**Page excerpt**

How to generate, setup, and test a business idea in 90 minutes
I’m currently going through a discovery phase where I’m looking for a product idea. I recently listened to an epsiode of Bootstrapped with Kids featuring the legend Dan Norris where he talked about WPCurve, one his more recent bootstrapped companies. It occurred to me that there may be a market for a similar service but targeted at the Ruby on Rails community, rather than the Wordpress community. I launched RailSupport.co a few hours later to test the idea. I’d like to share my methods so you can create a build a great business as well.
Lean Lean Lean
You have to throw out any preconcieved notion about companies. You’re not going to be building any prototypes, MVP’s, or business infrastructure because if you’re doing those things in the idea validation stage, you’re wasting valuable time (and money) and they have the nasty side effect of making you feel like you’re a legitimate business owner when in fact you still have $0 revenue. Before you create an LLC, before you build anything, and before you start thinking about payroll, validate that you have a half-decent idea! You can run dozens of tests like these per year if you keep the process lean.
The Idea
So, you need a problem, and a solution. If you build a solution looking for a problem, you’ve missed the boat. We’ve all been there. Don’t make that mistake.

**Tasks to perform**
• 1. From the post on testing a business idea, copy the passage from "Lean Lean Lean" to "the process lean.".
• 2. Answer the following from the post on testing a business idea:
(a) Which of Dan Norris's companies was discussed in the episode the author listened to?
(b) Which community was the author's new service aimed at?
(c) According to the post, how many tests like these can be run per year if the process is kept lean?
• 3. Render this sentence from the post on testing a business idea in Spanish: "If you build a solution looking for a problem, you've missed the boat."

**Extracted records**
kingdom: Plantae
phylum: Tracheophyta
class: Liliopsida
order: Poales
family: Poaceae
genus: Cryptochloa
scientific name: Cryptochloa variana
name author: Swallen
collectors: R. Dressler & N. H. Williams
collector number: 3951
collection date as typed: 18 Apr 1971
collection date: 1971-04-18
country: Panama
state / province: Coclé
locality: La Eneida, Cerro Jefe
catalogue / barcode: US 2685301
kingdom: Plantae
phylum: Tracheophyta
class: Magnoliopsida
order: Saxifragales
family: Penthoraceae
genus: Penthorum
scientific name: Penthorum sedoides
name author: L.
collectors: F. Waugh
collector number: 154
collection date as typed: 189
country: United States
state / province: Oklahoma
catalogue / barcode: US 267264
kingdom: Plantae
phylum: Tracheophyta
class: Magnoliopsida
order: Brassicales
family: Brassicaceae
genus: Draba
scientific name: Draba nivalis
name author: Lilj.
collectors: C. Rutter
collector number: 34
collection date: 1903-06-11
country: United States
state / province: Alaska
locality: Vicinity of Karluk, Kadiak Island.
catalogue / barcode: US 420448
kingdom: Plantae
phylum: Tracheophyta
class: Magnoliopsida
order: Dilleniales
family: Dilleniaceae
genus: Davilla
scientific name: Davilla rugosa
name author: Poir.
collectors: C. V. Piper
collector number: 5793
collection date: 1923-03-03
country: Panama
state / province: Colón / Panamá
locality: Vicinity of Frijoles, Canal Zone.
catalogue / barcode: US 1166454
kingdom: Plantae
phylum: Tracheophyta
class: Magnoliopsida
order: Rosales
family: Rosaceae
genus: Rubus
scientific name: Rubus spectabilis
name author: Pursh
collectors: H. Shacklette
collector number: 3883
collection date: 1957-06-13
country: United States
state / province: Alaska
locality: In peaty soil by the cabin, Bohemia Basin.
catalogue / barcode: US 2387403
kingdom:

**Answers to each task**
• 1.
Lean Lean Lean
You have to throw out any preconcieved notion about companies. You’re not going to be building any prototypes, MVP’s, or business infrastructure because if you’re doing those things in the idea validation stage, you’re wasting valuable time (and money) and they have the nasty side effect of making you feel like you’re a legitimate business owner when in fact you still have $0 revenue. Before you create an LLC, before you build anything, and before you start thinking about payroll, validate that you have a half-decent idea! You can run dozens of tests like these per year if you keep the process lean.

• 2.
(a) WPCurve
(b) The Ruby on Rails community
(c) Dozens

• 3. Si construye una solución en busca de un problema, ha perdido la oportunidad.